Il “panico sociale” creato dal virus Zika ha aperto una strada per le lobby LGBT. Che in America Latina stanno spingendo per promuovere l’aborto come una forma di prevenzione qualora ad esserne affette sia una madre incinta, perché il bambino potrebbe essere a rischio di microcefalia. E questo anche se ancora non è stato accertato alcun legame tra la microcefalia dei bambini appena nati.
Spiega monsignor Robert Vitillo, responsabile di Caritas Internazionale per i temi della salute, che “durante il Consiglio governativo dell’Organizzazione Mondiale della Sanità, che ha avuto luogo dal 25 al 30 gennaio, l’organismo internazionale ha dichiarato che l’unico mezzo di trasmissione del virus era attraverso le punture di zanzara.

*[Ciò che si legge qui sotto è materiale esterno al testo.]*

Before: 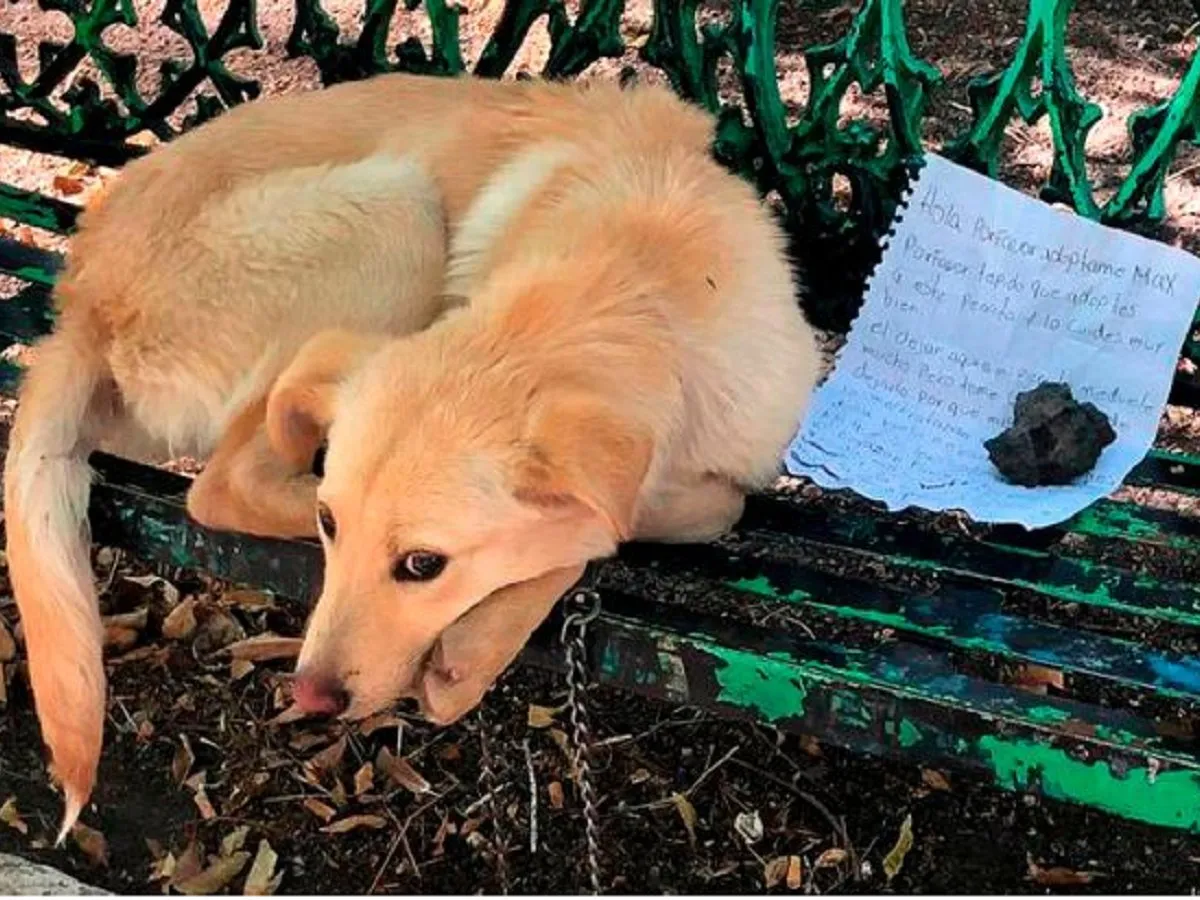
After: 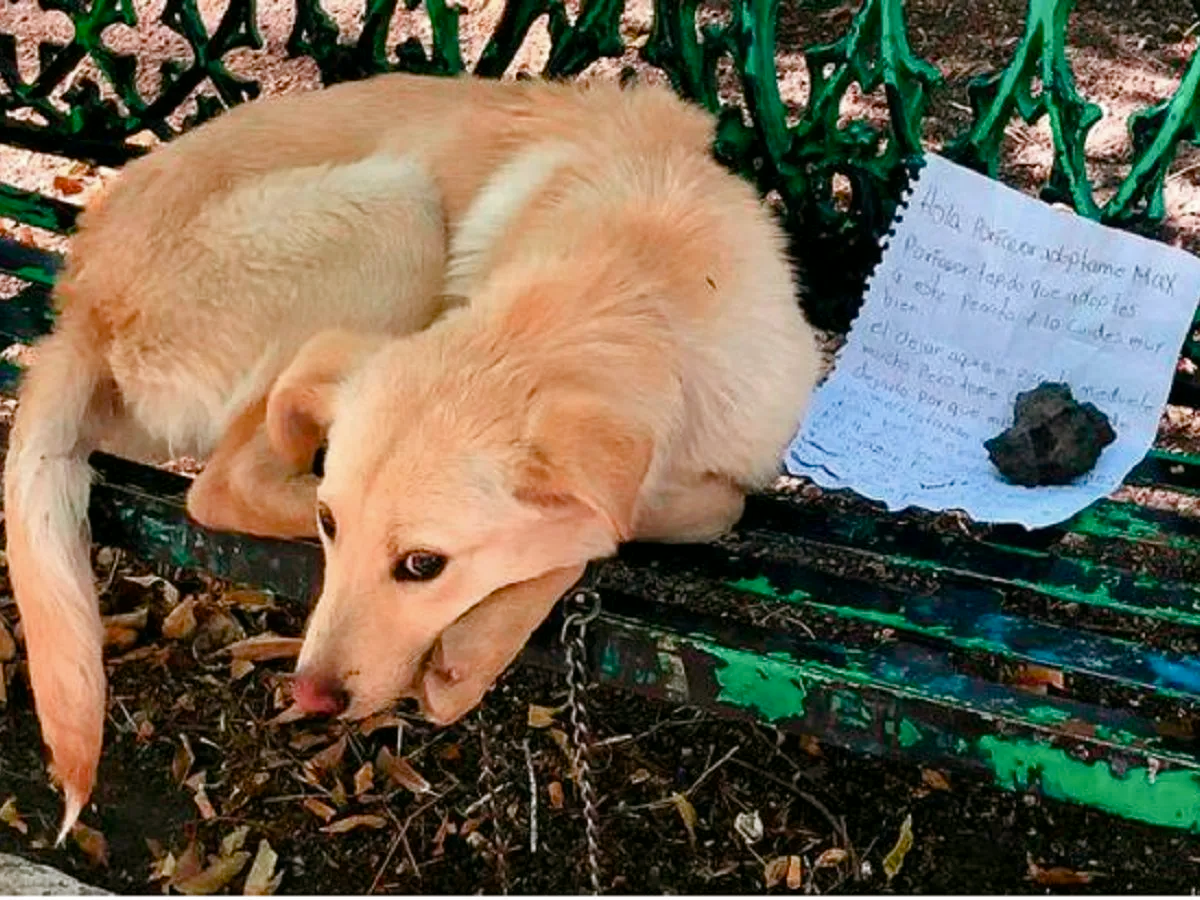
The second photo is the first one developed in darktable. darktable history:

E gli esperti, durante i loro briefing, hanno affermato che non c’è evidenza di una trasmissione da persona a persona”.
Poi, però, dopo una riunione alcuni esperti hanno isolato il virus in urina, saliva e liquidi sessuali di alcuni pazienti, cosa che ha lasciato aperta la questione di una possibile trasmissione attraverso contatti interpersonali.
Di certo, Zika non è stato considerato un virus con effetti seri, tanto che l’OMS non ha dichiarato una emergenza sanitaria per Zika, ma piuttosto una emergenza dell’incremento di casi di microcefalo o di altri fenomeni anormali in bambini nati in alcuni Paesi con una prevalenza di Zika.
La stessa OMS ha ribadito in questi giorni che l’emergenza internazionale di salute pubblica debba considerarsi collegata non allo Zika in sé, ma al sospetto legame — ancora tutto da dimostrare — fra la malattia e la microcefalia dei bambini da un lato, e dall’altro la sindrome neurologica di Guillain-Barré.